We also were in the training business. While we felt that the cost was lower because we could drop in for one-day workshops rather than 60-hour per week consulting engagement, and the value we could create was greater because we could impact a room of 30 or 100 people in one day, the competition was just so aggressive that we were not able to capture much Y.

Don’t lean on the business model you know

If you want to create more “X times Y” – if you want to capture the value you deserve – then think of yourself as sitting at the end of an economic chain in which you have some kind of input and want to find the best way to create Y. Don’t default to the business model you know. Instead look at what business models will give you the largest Y. You can either design the business model from scratch or adapt an already existing business model.

For example, in our case at Outthinker, we have IP (books, processes, workbooks) and a brand. We had been monetizing these with a consulting and training model. About 18 months ago we started shifting to a “member” model, in which people, mostly heads of strategy of large enterprises and consultants who wanted to apply our processes, pay a membership fee to belong.

Such business models carry 40-50% profit margins vs. 10-15% for consulting and training companies. We also shifted from training to public speaking, in which I speak to a large audience and earn a fee that is 4-5 times what we could expect to charge for a training (cost is lower, value is higher, and competition is more scarce).

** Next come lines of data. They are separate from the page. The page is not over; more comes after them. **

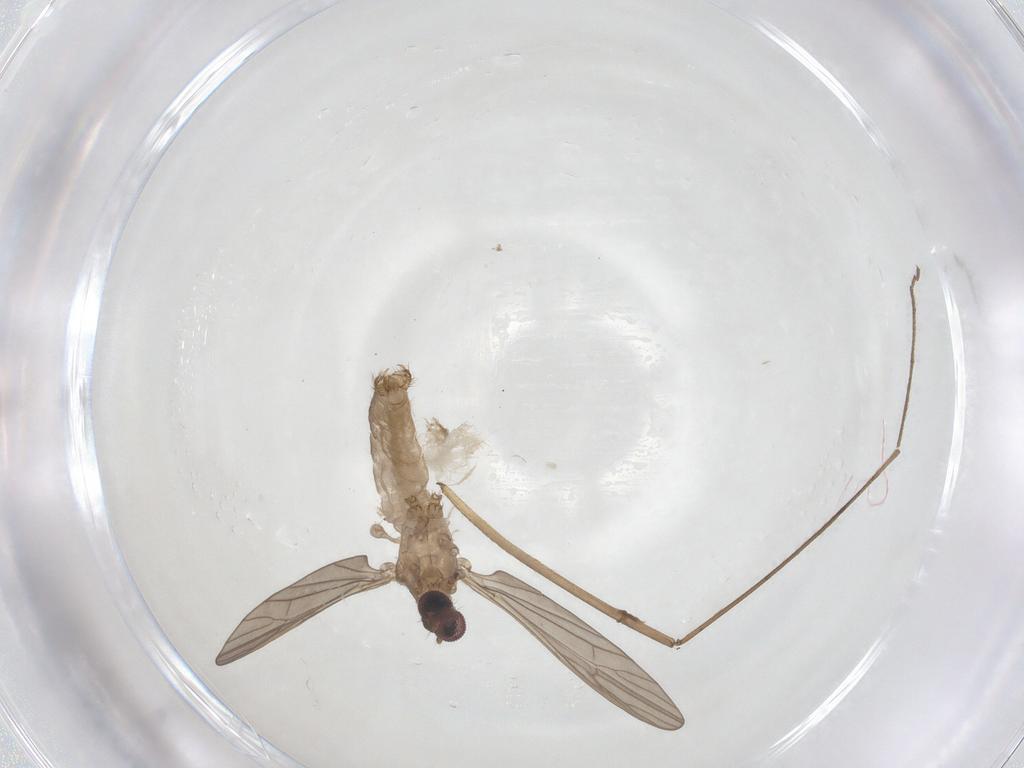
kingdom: Animalia
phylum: Arthropoda
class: Insecta
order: Diptera
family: Limoniidae
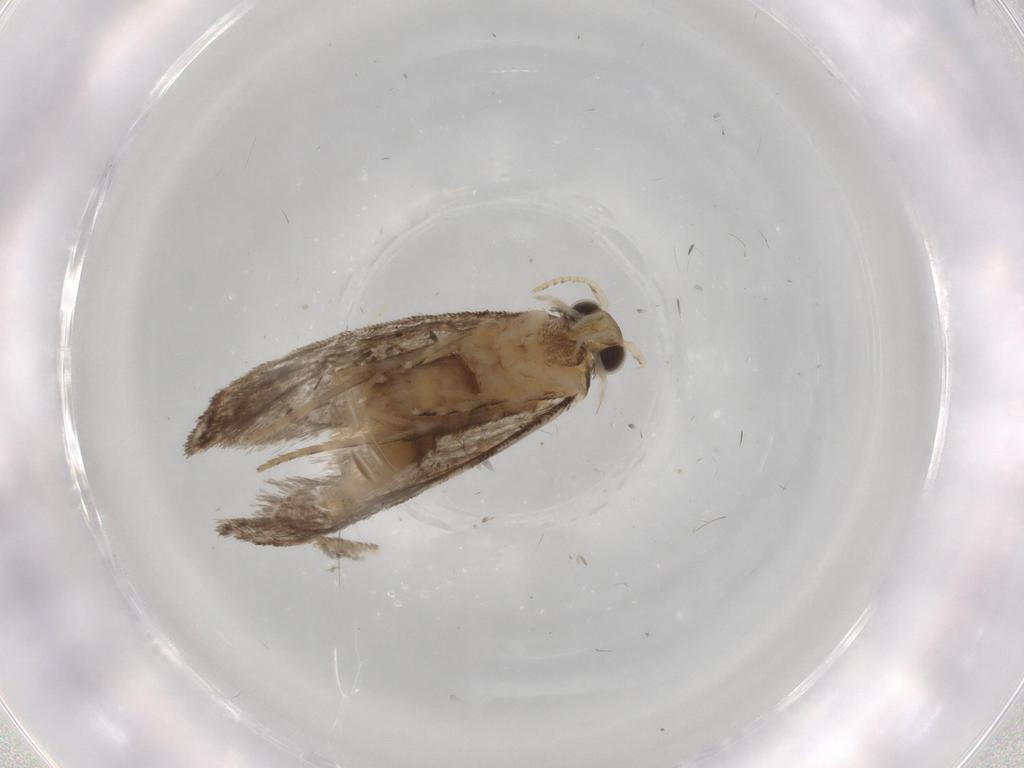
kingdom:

As 2020 came to a close and many of our members wanted to pay their dues before the fiscal year ended, I got daily pings from our accounting software that a new payment had come in. I was in my kitchen with my kids rather than at my desk rewriting a consulting proposal or client presentation. I spent the week delivering virtual speeches in the studio we set up in our office to global banks, industry associations, medical device companies, and others, earning in one hour what would have taken 16 hours of consulting or training to earn.

Conclusion

So, as you decide what business to be in in 2021, consider these five questions:

  1. What are your unique inputs, assets, or gifts that you are using to create value in the world?
  2. What is the current business model you are using to capture the value you are creating?
  3. What other business models, industries, or sectors might you play in? Think broadly – don’t look for a logical one.
  4. How do these business models or industries compare across three factors: cost, value, and competition?
  5. What would it mean to take your unique inputs and monetize them with the business models that score the highest in the previous question?

By answering these questions, you can be well on your way to capturing the value you deserve and separating yourself from your competition.